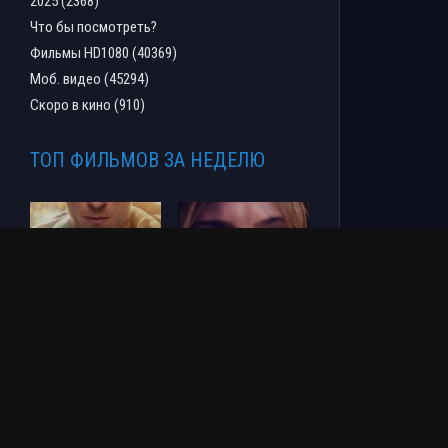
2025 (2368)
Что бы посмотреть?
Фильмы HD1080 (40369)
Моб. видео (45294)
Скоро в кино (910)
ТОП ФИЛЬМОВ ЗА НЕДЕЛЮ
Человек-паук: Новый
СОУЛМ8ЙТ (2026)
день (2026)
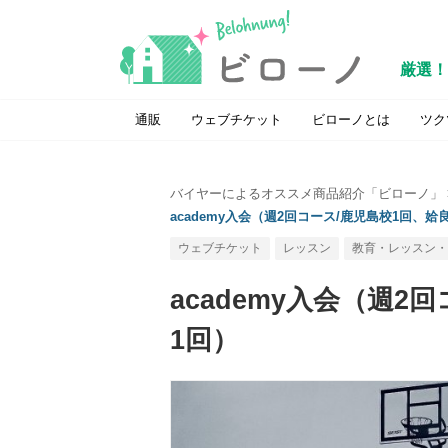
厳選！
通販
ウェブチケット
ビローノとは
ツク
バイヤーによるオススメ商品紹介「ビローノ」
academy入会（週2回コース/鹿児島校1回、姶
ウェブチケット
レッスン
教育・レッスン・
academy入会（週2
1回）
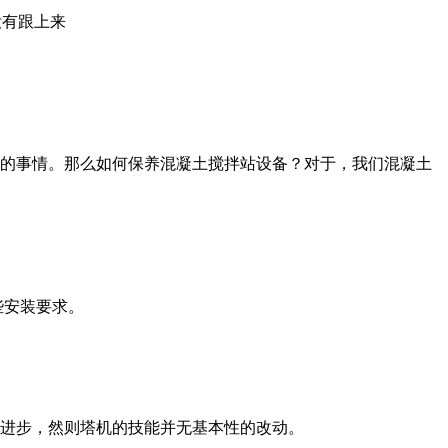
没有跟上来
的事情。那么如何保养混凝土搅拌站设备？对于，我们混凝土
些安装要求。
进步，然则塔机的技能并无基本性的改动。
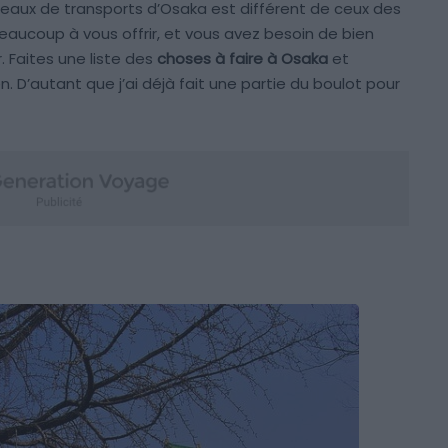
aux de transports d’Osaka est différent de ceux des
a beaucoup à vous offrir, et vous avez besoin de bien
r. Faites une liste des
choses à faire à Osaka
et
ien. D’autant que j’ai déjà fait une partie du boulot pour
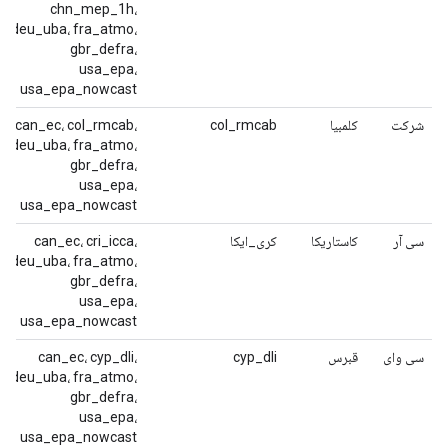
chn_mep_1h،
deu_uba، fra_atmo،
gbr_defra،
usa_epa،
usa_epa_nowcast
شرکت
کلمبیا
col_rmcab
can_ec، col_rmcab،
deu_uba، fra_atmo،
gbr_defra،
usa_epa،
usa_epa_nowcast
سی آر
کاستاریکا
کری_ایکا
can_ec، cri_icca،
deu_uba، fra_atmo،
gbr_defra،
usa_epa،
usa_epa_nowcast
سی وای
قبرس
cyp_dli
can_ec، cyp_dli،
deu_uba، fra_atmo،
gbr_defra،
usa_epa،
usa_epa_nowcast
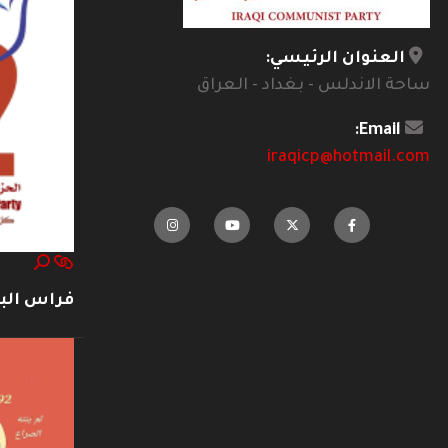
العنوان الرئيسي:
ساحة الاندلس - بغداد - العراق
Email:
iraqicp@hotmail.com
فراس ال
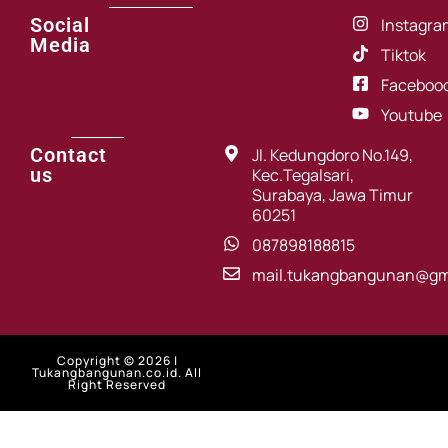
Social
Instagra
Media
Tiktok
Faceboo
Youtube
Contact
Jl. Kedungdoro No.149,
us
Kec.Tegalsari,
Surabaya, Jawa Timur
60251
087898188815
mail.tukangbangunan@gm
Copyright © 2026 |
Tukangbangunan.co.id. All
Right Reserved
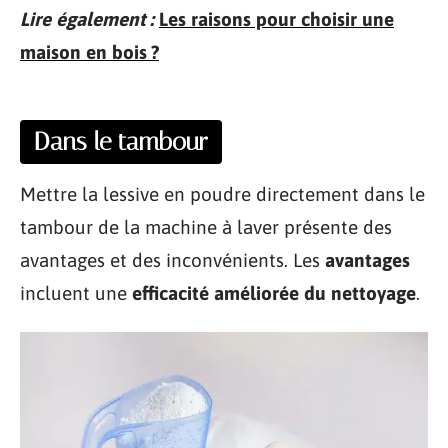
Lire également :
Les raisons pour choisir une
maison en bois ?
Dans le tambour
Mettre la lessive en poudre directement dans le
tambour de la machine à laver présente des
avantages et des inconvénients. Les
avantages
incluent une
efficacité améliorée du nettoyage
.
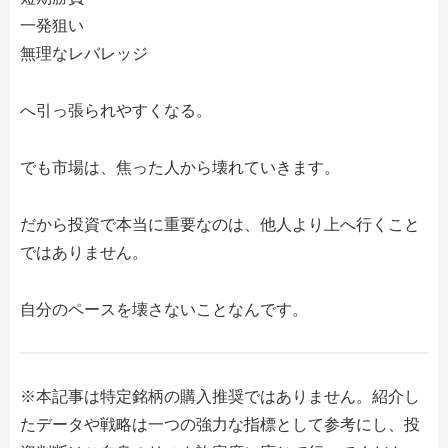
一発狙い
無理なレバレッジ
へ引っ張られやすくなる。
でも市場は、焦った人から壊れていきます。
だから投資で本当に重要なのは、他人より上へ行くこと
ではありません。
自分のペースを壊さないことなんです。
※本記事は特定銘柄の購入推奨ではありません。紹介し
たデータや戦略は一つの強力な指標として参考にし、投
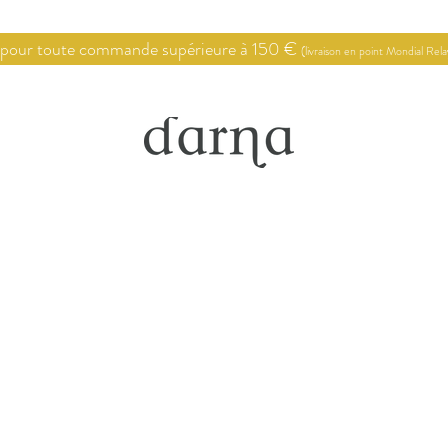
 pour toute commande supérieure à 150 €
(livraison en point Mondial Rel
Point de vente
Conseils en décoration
******************************
● Task goal:
Turn the lines above, from the first one through the line containing "день (2026)" inclusive, into a Markdown table with the columns Row and Line, numbering each row. Leave out blank lines and the pictures.

● Your solution:
| Row | Line |
|---|---|
| 1 | 2025 (2368) |
| 2 | Что бы посмотреть? |
| 3 | Фильмы HD1080 (40369) |
| 4 | Моб. видео (45294) |
| 5 | Скоро в кино (910) |
| 6 | ТОП ФИЛЬМОВ ЗА НЕДЕЛЮ |
| 7 | Человек-паук: Новый |
| 8 | СОУЛМ8ЙТ (2026) |
| 9 | день (2026) |